Want to know what's top of the mind for geeks around the country right now?

Your location.

The hottest topic at the South by Southwest Interactive conference in Austin, an annual fest for all things social media that wrapped up Tuesday, was location-based services, or more to the point, apps that will let you do anything from finding a friend on a Friday night to navigating the globe using 3-D map technology.

Startups from all over the world pitched mobile applications that use GPS and other location data from cell phones to help consumers socialize, shop, game, date and engage in countless other activities.

With whimsical names like Loopt, Foursquare, Whrrl and Gowalla, they came out in full force, trying to win what some are calling the "location wars." Better known companies are in on it too. Twitter recently added a location feature and Facebook is expected to add one soon.

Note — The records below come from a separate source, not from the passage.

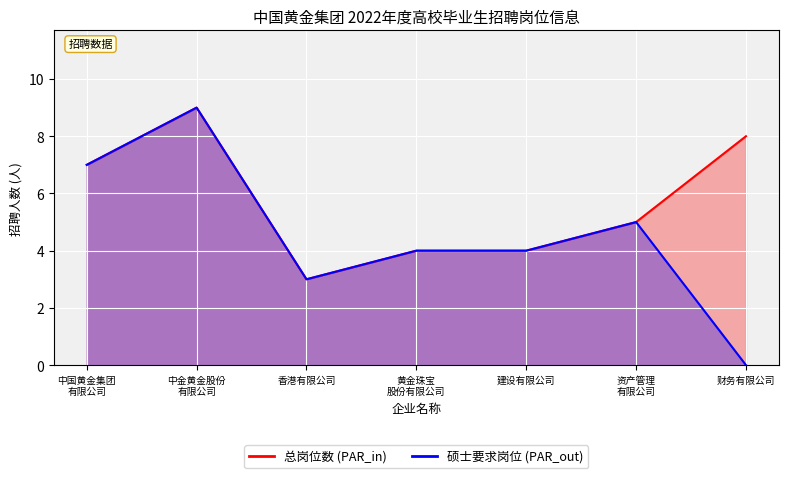

Count the number of data series in this chart.

2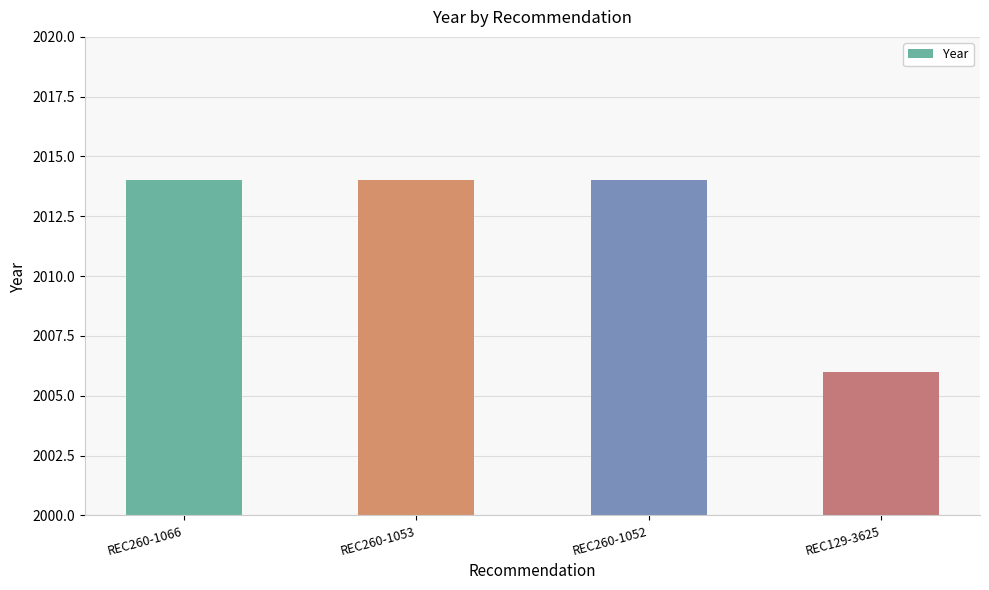

Reading right to left, extract all data points from this chart.

REC129-3625=2006	REC260-1052=2014	REC260-1053=2014	REC260-1066=2014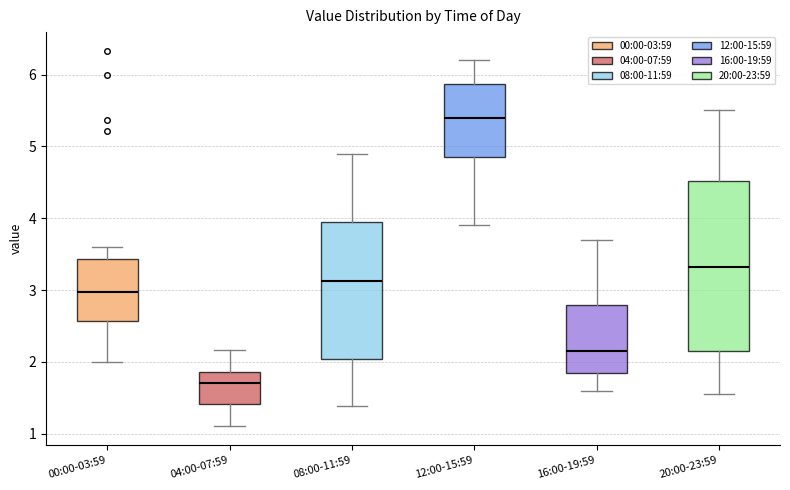

Reading left to right, read every box against the y-axis: the position of its median line, the range the box covers, and the ends of its whiskers. The values are not printed on the chart, so give them approximately, as read against the axis.

00:00-03:59: median 3.0, box 2.6 to 3.4, whiskers 2.0 to 3.6
04:00-07:59: median 1.7, box 1.4 to 1.9, whiskers 1.1 to 2.2
08:00-11:59: median 3.1, box 2.0 to 4.0, whiskers 1.4 to 4.9
12:00-15:59: median 5.4, box 4.9 to 5.9, whiskers 3.9 to 6.2
16:00-19:59: median 2.2, box 1.8 to 2.8, whiskers 1.6 to 3.7
20:00-23:59: median 3.3, box 2.2 to 4.5, whiskers 1.6 to 5.5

"Your mobile devices are getting smarter, so even a base phone you get for free when you sign up with your mobile carrier will have GPS capabilities. The phone has the ability to at least some degree tell you where the phone's at, which makes it easy to tell the apps on the phone where you're at and what you're doing," said Josh Babetski, an evangelist and product manager for MapQuest.

That extra layer of "slice of life" data, he said, could help unlock the potential of social networks, mobile technology and more.

Here are a few ways the future of location-based technology could affect you:

Finding Your Friends and Keeping Track of Family

Some of the most popular location-aware applications revolve around broadcasting your location in real-time to friends and family.

When you walk into a place -- say a hot party or new restaurant -- you pull up your app of choice and "check in" to send an alert to others in your network, letting them know that you've arrived. Some services like Foursquare and Gowalla (two of the major players in the geo-social space) have turned the activity into a game, so you earn points or other kinds of rewards the more you check in.

You can also scroll through your list of friends on the network to see if they're close by and what they're saying.

Locating friends and family while you're out and about could not only be valuable in itself, but location-based networks could also clue you in to what's happening at places you've considered checking out.

Babetski said that seeing what others are saying about a place they're visiting could be very helpful.

"What's more interesting -- going to a pizza place and seeing 3.5 stars out of 18 reviews, or reading social comments of people who are there eating, or just recently ate there and said, 'Oh my God, I found a hair in my pizza?'" he asked.

While checking in is still a relatively new concept (FourSquare has reportedly about 500,000 users, Gowalla has about 100,000), Babetski said it could become ubiquitous by the end of the year.

Steve Lee, a Google product manager responsible for many of the company's mobile and location-based products, said the technology could also help families keep track of loved ones. As he travels around the world for work, he said his family can follow him on Google Latitude to virtually see what he's up to.

"[My mom] can check my location on Google Maps to see when I've arrived and that I've gotten there safely," he said. "It's also a great conversation starter."